Restate the entries word for word and skip every image.

Available data:
........
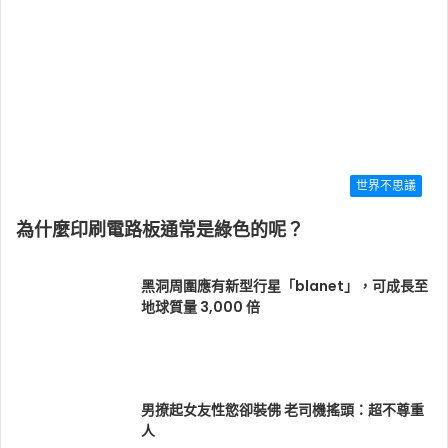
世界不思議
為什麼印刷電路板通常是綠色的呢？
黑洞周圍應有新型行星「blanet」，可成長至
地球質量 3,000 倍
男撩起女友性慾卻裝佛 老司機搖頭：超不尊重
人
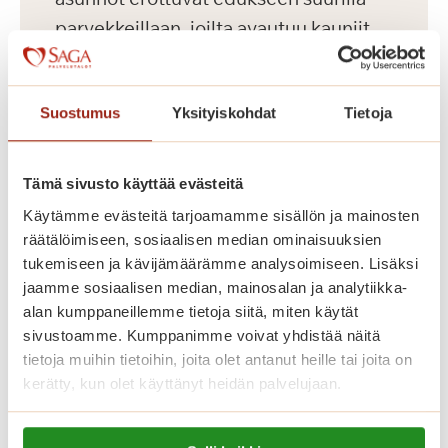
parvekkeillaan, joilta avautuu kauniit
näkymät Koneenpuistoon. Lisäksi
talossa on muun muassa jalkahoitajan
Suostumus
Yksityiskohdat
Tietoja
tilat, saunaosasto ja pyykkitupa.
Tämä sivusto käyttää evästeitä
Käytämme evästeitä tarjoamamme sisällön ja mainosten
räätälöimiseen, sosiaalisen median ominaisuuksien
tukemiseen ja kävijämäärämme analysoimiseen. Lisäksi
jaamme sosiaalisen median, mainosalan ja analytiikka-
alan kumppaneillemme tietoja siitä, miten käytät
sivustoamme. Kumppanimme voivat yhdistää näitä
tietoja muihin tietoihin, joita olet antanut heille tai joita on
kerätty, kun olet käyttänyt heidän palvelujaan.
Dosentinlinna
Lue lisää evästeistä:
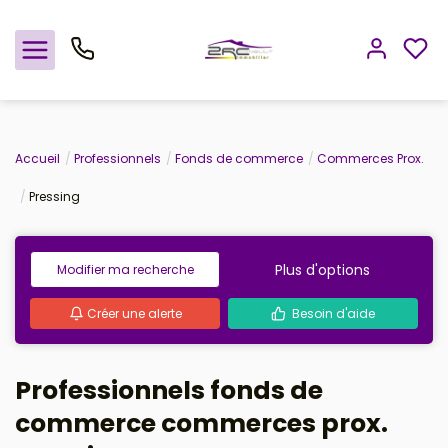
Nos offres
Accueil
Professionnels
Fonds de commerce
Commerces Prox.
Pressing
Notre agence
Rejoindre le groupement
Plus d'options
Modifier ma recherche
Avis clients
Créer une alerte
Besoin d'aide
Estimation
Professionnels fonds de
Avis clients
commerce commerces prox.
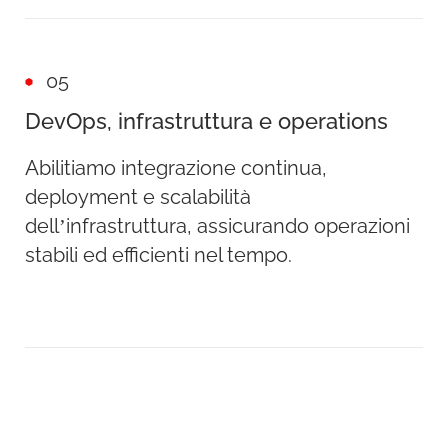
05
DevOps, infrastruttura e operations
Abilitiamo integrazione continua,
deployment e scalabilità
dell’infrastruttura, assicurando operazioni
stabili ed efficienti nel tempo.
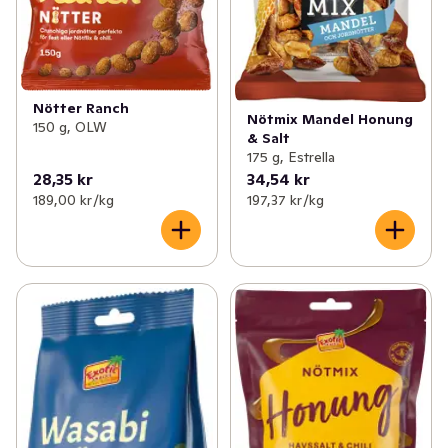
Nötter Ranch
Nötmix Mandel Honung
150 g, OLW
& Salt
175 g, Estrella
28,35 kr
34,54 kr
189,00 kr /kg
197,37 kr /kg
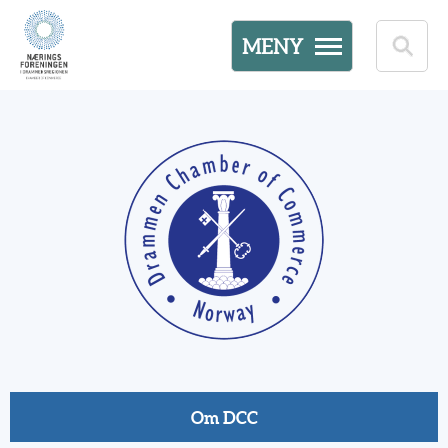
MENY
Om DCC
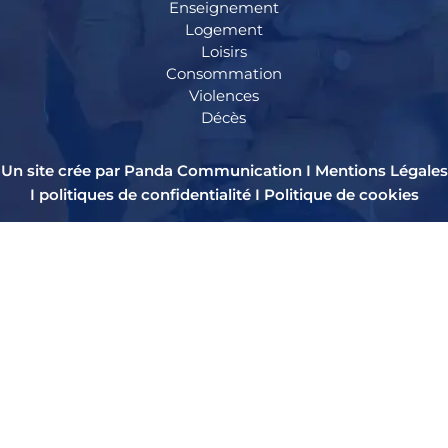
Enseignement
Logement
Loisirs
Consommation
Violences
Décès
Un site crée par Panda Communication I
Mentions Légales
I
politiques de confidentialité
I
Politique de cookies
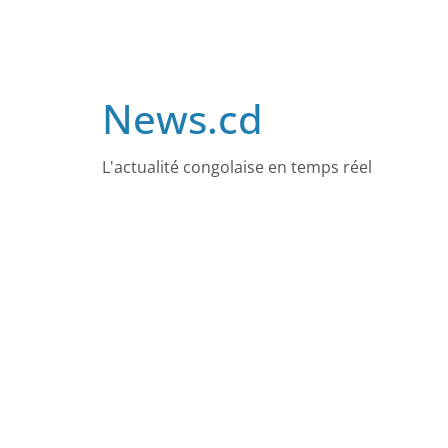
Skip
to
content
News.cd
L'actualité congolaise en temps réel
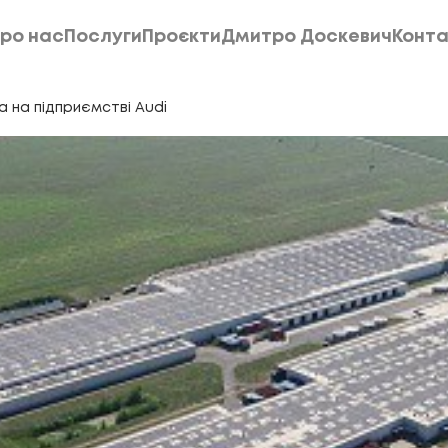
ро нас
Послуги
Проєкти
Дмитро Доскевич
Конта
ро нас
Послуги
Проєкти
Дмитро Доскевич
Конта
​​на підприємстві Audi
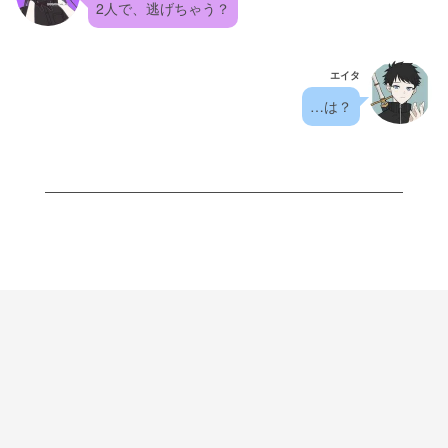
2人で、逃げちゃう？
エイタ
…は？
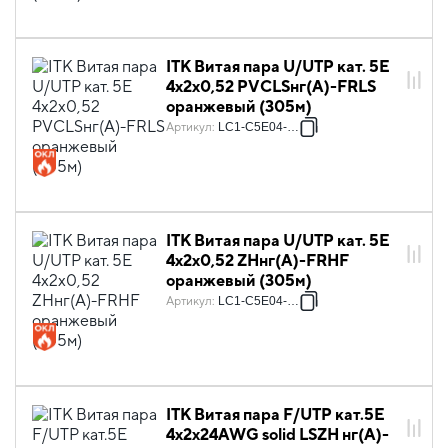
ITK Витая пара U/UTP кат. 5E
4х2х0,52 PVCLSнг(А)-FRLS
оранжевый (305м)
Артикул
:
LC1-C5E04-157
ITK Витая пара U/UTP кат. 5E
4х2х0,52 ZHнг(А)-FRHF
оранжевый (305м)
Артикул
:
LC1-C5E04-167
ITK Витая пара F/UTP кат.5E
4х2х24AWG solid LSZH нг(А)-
........
Answer to the exercise:
世界不思議
為什麼印刷電路板通常是綠色的呢？
黑洞周圍應有新型行星「blanet」，可成長至
地球質量 3,000 倍
男撩起女友性慾卻裝佛 老司機搖頭：超不尊重
人
parvekkeillaan, joilta avautuu kauniit
näkymät Koneenpuistoon. Lisäksi
talossa on muun muassa jalkahoitajan
Suostumus
Yksityiskohdat
Tietoja
tilat, saunaosasto ja pyykkitupa.
Tämä sivusto käyttää evästeitä
Käytämme evästeitä tarjoamamme sisällön ja mainosten
räätälöimiseen, sosiaalisen median ominaisuuksien
tukemiseen ja kävijämäärämme analysoimiseen. Lisäksi
jaamme sosiaalisen median, mainosalan ja analytiikka-
alan kumppaneillemme tietoja siitä, miten käytät
sivustoamme. Kumppanimme voivat yhdistää näitä
tietoja muihin tietoihin, joita olet antanut heille tai joita on
kerätty, kun olet käyttänyt heidän palvelujaan.
Dosentinlinna
Lue lisää evästeistä:
Nos offres
Accueil
Professionnels
Fonds de commerce
Commerces Prox.
Pressing
Notre agence
Rejoindre le groupement
Plus d'options
Modifier ma recherche
Avis clients
Créer une alerte
Besoin d'aide
Estimation
Professionnels fonds de
Avis clients
commerce commerces prox.
05
DevOps, infrastruttura e operations
Abilitiamo integrazione continua,
deployment e scalabilità
dell’infrastruttura, assicurando operazioni
stabili ed efficienti nel tempo.
Nötter Ranch
Nötmix Mandel Honung
150 g, OLW
& Salt
175 g, Estrella
28,35 kr
34,54 kr
189,00 kr /kg
197,37 kr /kg
MENY
Om DCC
Enseignement
Logement
Loisirs
Consommation
Violences
Décès
Un site crée par Panda Communication I
Mentions Légales
I
politiques de confidentialité
I
Politique de cookies
Skip
to
content
News.cd
L'actualité congolaise en temps réel
ро нас
Послуги
Проєкти
Дмитро Доскевич
Конта
ро нас
Послуги
Проєкти
Дмитро Доскевич
Конта
​​на підприємстві Audi
2人で、逃げちゃう？
エイタ
…は？
ITK Витая пара U/UTP кат. 5E
4х2х0,52 PVCLSнг(А)-FRLS
оранжевый (305м)
Артикул
:
LC1-C5E04-157
ITK Витая пара U/UTP кат. 5E
4х2х0,52 ZHнг(А)-FRHF
оранжевый (305м)
Артикул
:
LC1-C5E04-167
ITK Витая пара F/UTP кат.5E
4х2х24AWG solid LSZH нг(А)-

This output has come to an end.